After Mozingo addressed him, the son-in-law recalled hearing a voice from the attic-like space above say, "Can I come down now?"

The son-in-law claimed he ventured up to see the victim after hearing her call out a second time.

"I'm so scared, I don't know what to do," she allegedly told him.

After consoling the victim, the son-in-law claimed he returned to the house and spoke to his wife. They decided to wait five hours before calling police.

"I didn't know how to handle this while keeping her safe and without getting anyone else [hurt]," he told police. "He wasn't in his right state of mind.

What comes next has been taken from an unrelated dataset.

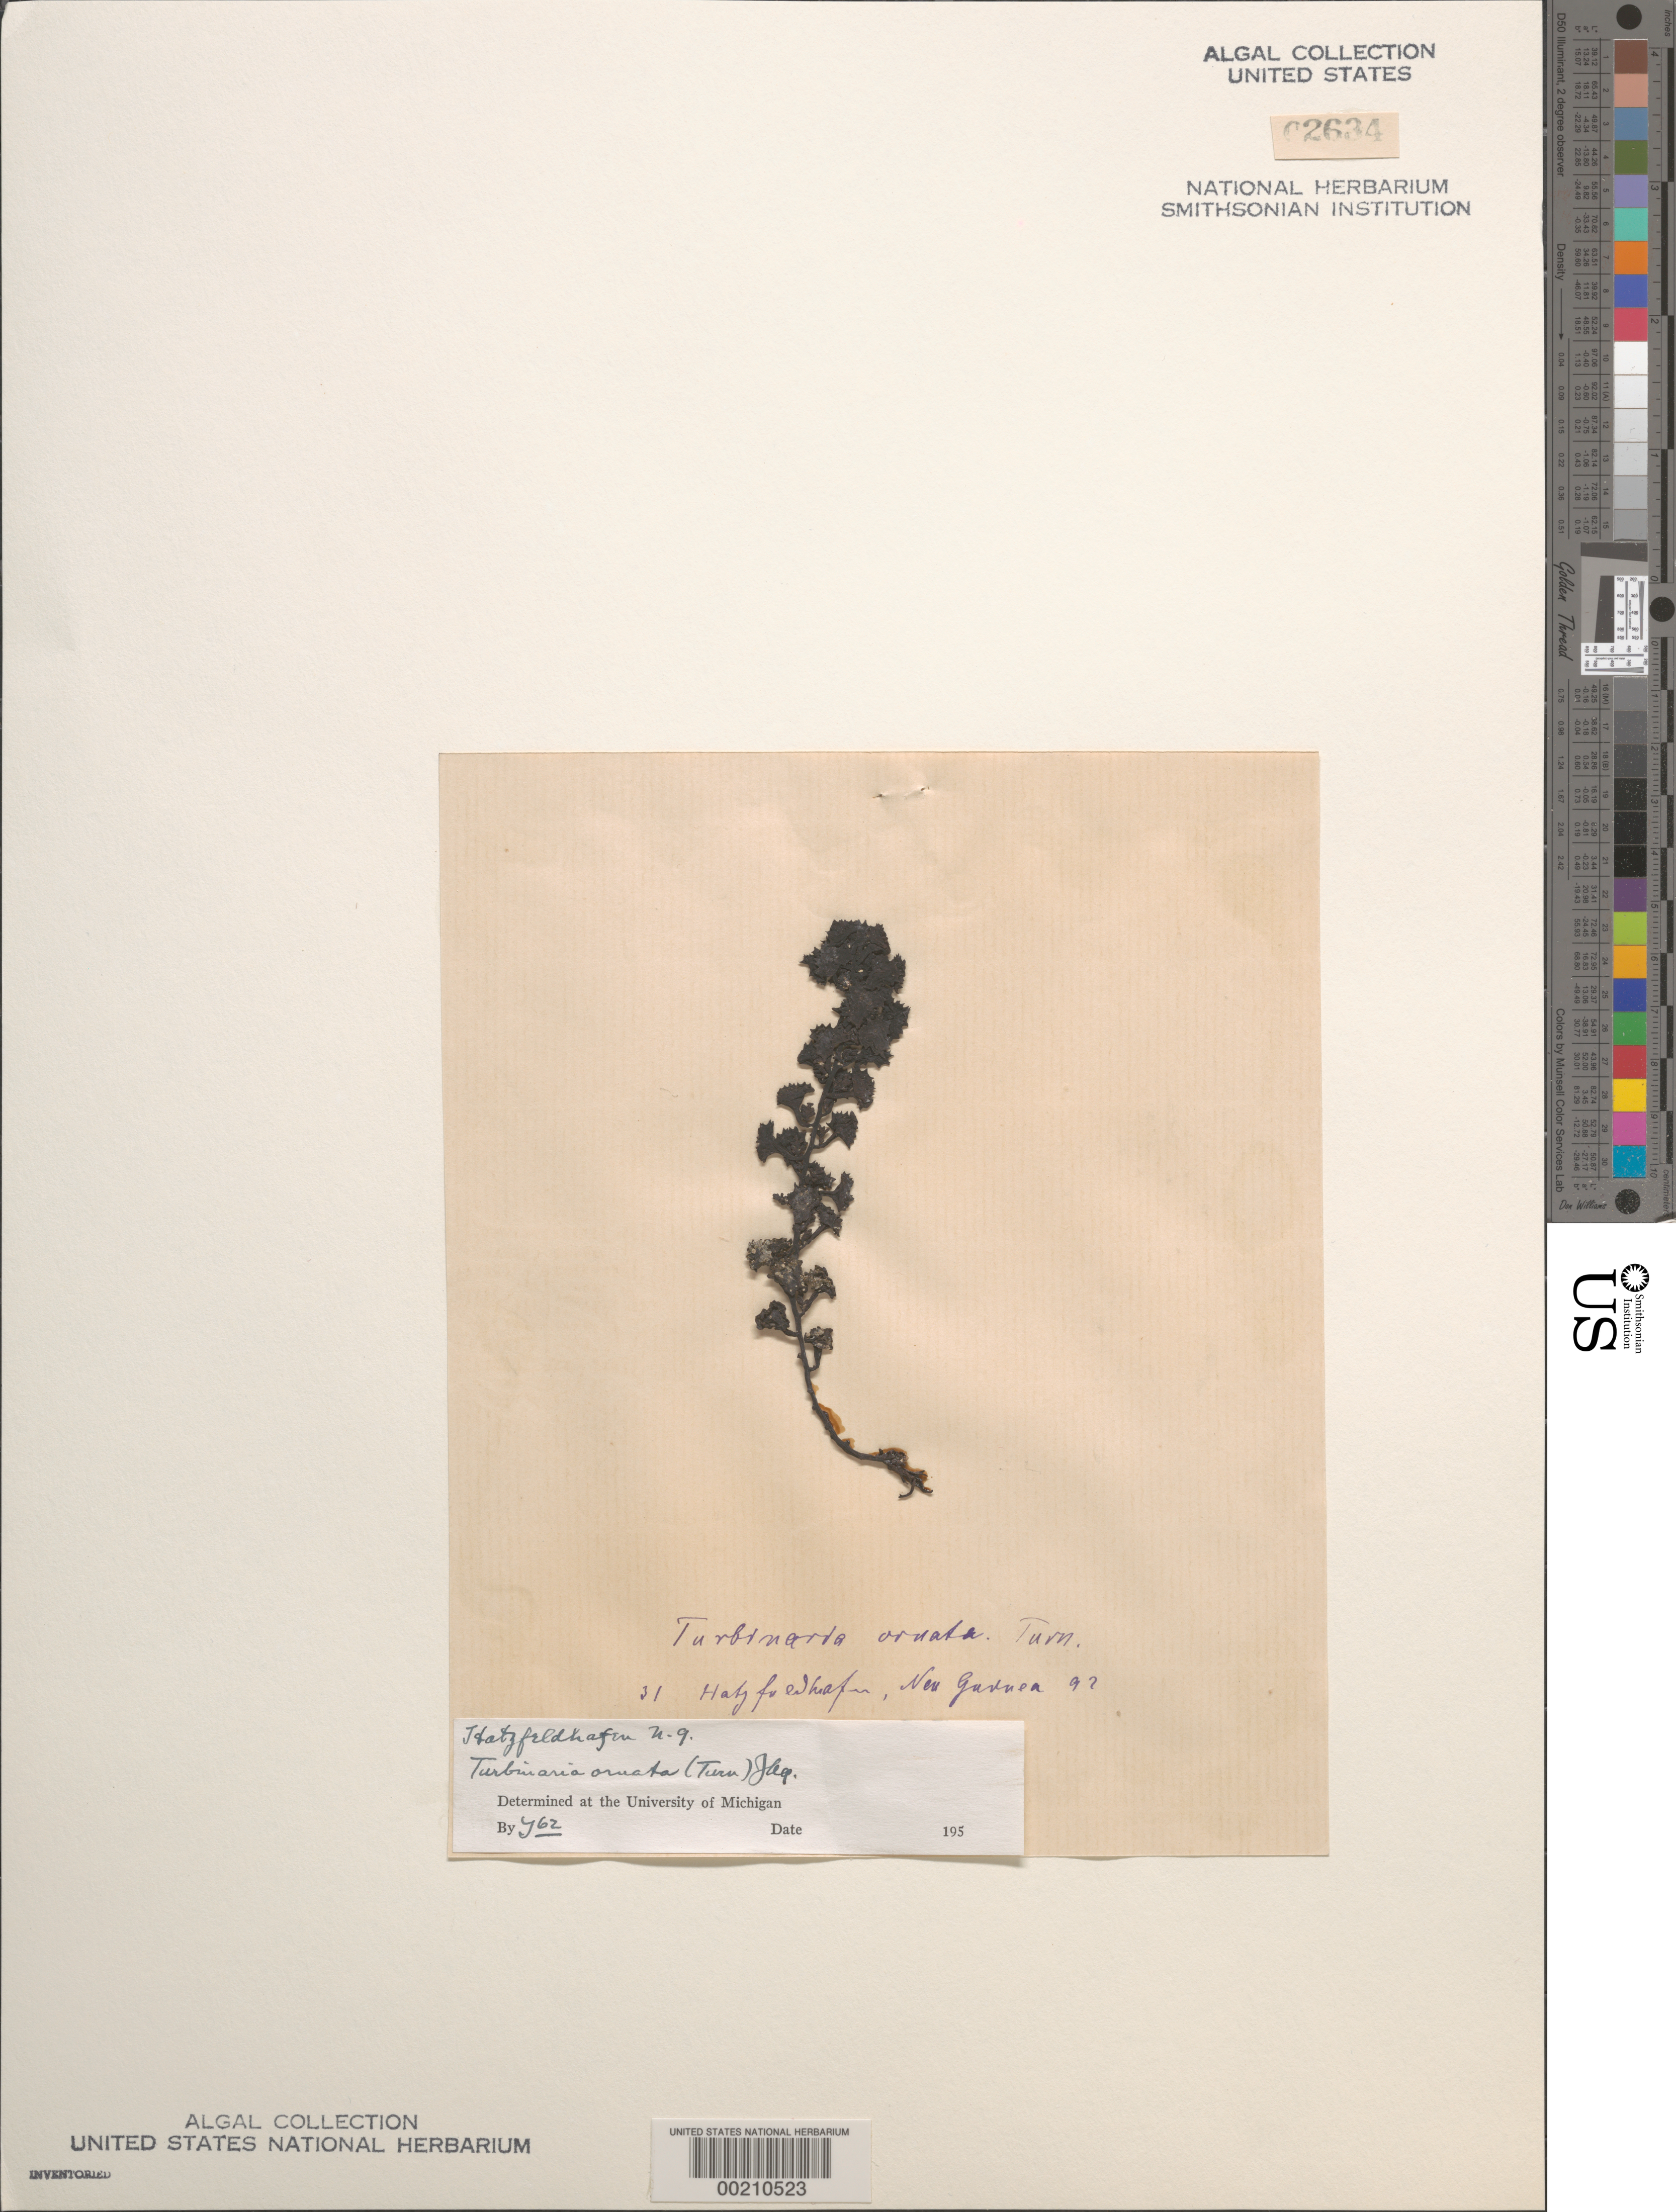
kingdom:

I wanted to make it look like I wasn't doing anything so he wouldn't get panicky."

The elderly couple's daughter who ultimately called police referred to Mozingo as a good friend, telling the 911 dispatcher, "He used to live here; he paroled here at one time before he went back."

According to the woman, who claimed to have seen Jones on multiple occasions, Mozingo had escaped from a community correctional facility six weeks earlier.

The residents suggested they didn't know how Mozingo and the woman could have been there for four days without anyone cluing in.

The rescue

Akron Police officers arrived around 9:15 a.m. on Oct. 16, finding the garage closed and locked. They grouped at the side door entrance and gave Mozingo an opportunity to surrender.

"William, last chance," shouted one officer. "Come out with your hands up."

With a K-9 unit at the ready, the officers busted open the door. Pre-empting a raid, Mozingo presented himself with hands behind his back.

The Herald indicated Jones carefully made her way down the ladder from the attic space wearing soiled and tattered clothes. Both her eyes were black, framed by yellow and purple bruises. One was swollen shut.

Jones was taken to a nearby hospital.

"I saw this person that I didn't recognize. Her face was twice its normal size," Barham told WEWS.

Mozingo was booked into Summit County Jail and charged with felonious assault, parole violation, escape, unlawful restraint, kidnapping, and abduction.